» **EXTRAIT**
David Bloor : Sociologie de la logique, ou

Les limites de l'épistémologie (éditions Pandore)

 

Voila un livre que j'avais découvert par hasard il y a une vingtaine d'années, et avec lequel je me sentais mal à l'aise. Il y est proposé de dépasser l'épistémologie en adoptant une attitude naturaliste à l'égard de la connaissance, au moyen de la sociologie. "En effet, les thèmes principaux de ce livre — le fait que les idées relatives à la connaissance sont fondées sur des représentations sociales, que la nécessité logique est une forme d'obligation morale et que l'objectivité est un phénomène social — " présentent toutes les caractéristiques de strictes hypothèses scientifi­ques" (p. 178).D'une part son "programme", comme on dit, me séduisait et allait dans le sens de mes propres réflexions, à savoir, considérer la connaissance comme un fait social, et non pas -ou pas seulement, en tout cas- comme un état de conscience individuel. Mais, de l'autre côté, l'interprétation que fait David Bloor de ce programme et les conclusions qu'il tire de son déroulement me semblaient erronnées, bien que je ne fusse pas capable de préciser en quoi et d'expliciter clairement mes désaccords. C'est ce que je vais tenter de faire maintenant, même si, sur certains points, Bloor lui-même, dans sa conclusion, semble éprouver quelques "remords" qui amoindriraient la portée de mes critiques, ce qui me réjouirait. Par ailleurs, je dois dire que je ne vise ici que ce (premier ? ) livre important de David Bloor et que j'ignore si les critiques que je formule seraient pertinentes sur les développements ultérieurs de sa pensée.

 

En résumé, les désaccords portent sur trois points. Les deux premiers concernent la mise en oeuvre du programme et le troisième les conclusions relatives à l'épistémologie et au statut de la notion de vérité.

 

Dans sa réalisation du programme, Bloor met en oeuvre une notion du social qui le réduit à un état négocié. Cette conception est fondamentalement erronnée. La négociation n'est en aucun cas à la base du fait social. Cette conception, assez fréquente dans la pensée anglo-américaine, repose sur l'idée que la société serait une sorte d'agrégation d'individualités, reliées entre elles par des liens plus ou moins contractuels. Le fait social fondateur est, dans cette conception, la négociation entre individus et le contrat qui en résulte. L'anthropologie, la préhistoire et l'histoire montrent au contraire que le groupe est toujours antérieur à l'individu, et que celui-ci, n'est qu'un produit ultime de l'évolution des groupes sociaux. L'individualisme et les rapports contractuels entre individus, loin d'être le fait fondateur de la société, ne sont que des produits ultimes de son évolution. Or, du fait que les représentations, y compris scientifiques, sont sociales, Bloor déduit qu'elles sont le résultat de négociations. Rien n'autorise une telle déduction qui est idéologique.

» **MATÉRIEL SOURCE**
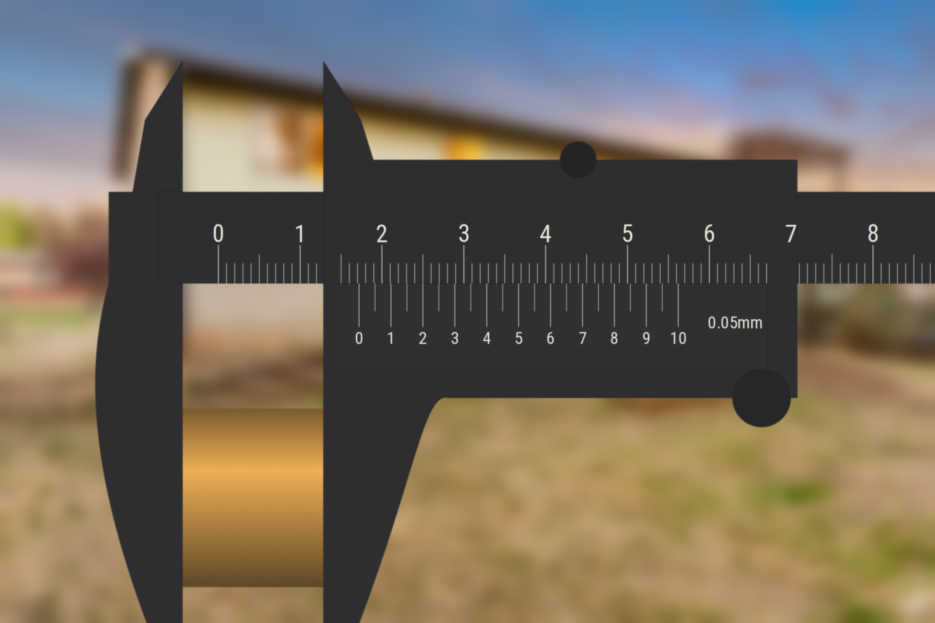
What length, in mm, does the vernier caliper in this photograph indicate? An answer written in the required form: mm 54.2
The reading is mm 17.2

» **D'APRÈS LES INFORMATIONS**
**A)** Répondez à ces questions sur la critique du livre de David Bloor :
(i) Il y a combien de temps ce livre a-t-il été découvert par hasard ?
(ii) Sur combien de points portent les désaccords ?
(iii) À quoi Bloor réduit-il la notion du social ?
**B)** Poursuivez la critique du livre de David Bloor à partir de l'endroit où elle s'arrête.
Ce matériel n'a aucun lien avec la critique du livre de David Bloor.

» **RÉPONSES**
**A)**
(i) Il y a une vingtaine d'années.
(ii) Sur trois points.
(iii) À un état négocié.

**B)**
 

Deuxièmement, la connaissance telle que Bloor l'analyse se voit réduite à la logique, comme étant en quelque sorte son essence ultime. Cette interprétation est induite, je crois, par les recherches des physiciens, mathématiciens et logiciens du vingtième siècle, en quête des fondements des théories les plus générales. Curieusement, Bloor interprète bien cette quête comme illusoire ou, au moins, de nature purement formelle. Pourtant, il fait inconsciemment sien le point de vue logiciste qu'elle semble impliquer en ciblant son analyse sur les aspects logiques de la justification des théories. (Je n'ai pas eu l'occasion de consulter le texte original anglais, et la traduction française tire peut-être l'essai de Bloor dans ce sens logiciste : le titre anglais est "Knowledge and social Imagery", à comparer au titre français "Sociologie de la logique", qui n'est pas équivalent).

 

Troisièmement, Bloor semble conclure de son exploration des formes sociales de la connaissance à une sorte de relativisme. La vérité serait, en définitive, affaire de négociation plutôt que de vérification. Cette conclusion ne me paraît pas acceptable. D'abord, parce qu'elle repose sur un cercle vicieux dénoncé en son temps par Epicure à propos du Scepticisme : si on refuse l'expérience, on conteste les arguments mêmes qui pourraient justifier le scepticisme. Ensuite, parce qu'elle confond, comme d'ailleurs presque toute la philosophie occidentale, vérité, caractère de ce qui est vrai, et énoncé vrai. Elle confond le tableau et sa valeur de vérité. Bloor n'analyse pas la vérité, mais les représentations qualifiées de vraies. Enfin, parce que, de ce qu'un fait est social, il ne s'ensuit pas qu'il ne soit pas réel, et qu'il ne comporte pas de rapport à une réalité extra-humaine. Car s'il est vrai que la vérité elle-même aussi est sociale, en ce sens qu'elle est le fait d'interactions entre l'homme et la nature qui ne peuvent être que construites et informées par la société, il ne suit pas de là qu'elle n'est pas aussi "objective". C'est une erreur que Bloor partage avec de nombreux auteurs relativistes, et aussi idéalistes, qui relève, en fait, d'un certain subjectivisme (qualification que Bloor rejette, mais dans un autre sens) , c'est-à-dire d'un préjugé qui voudrait que le résultat d'une interaction entre sujet et objet se solderait nécessairement par une empreinte définitive et exclusive du sujet, ce qui n'est évidemment pas "nécessaire".

 

Un autre point de désaccord est le fait que Bloor unifie les domaines moral et cognitif. Il en fait même un argument décisif en faveur de son relativisme : "si nous pouvons vivre du relativisme moral, nous pouvons vivre du relativisme cognitif" (p. 180), sans toutefois justifier le fait que nous "puissions vivre du relativisme moral", ni préciser ce qu'il faut entendre par là. Je ne crois pas que ces deux domaines relèvent des mêmes critères. Mais ce n'est pas un point central dans ce livre où il ne semble être qu'un corollaire des autres thèses développées par l'auteur, et je ne le discuterai pas ici.

 

Venons-en, maintenant, à quelques points plus particuliers.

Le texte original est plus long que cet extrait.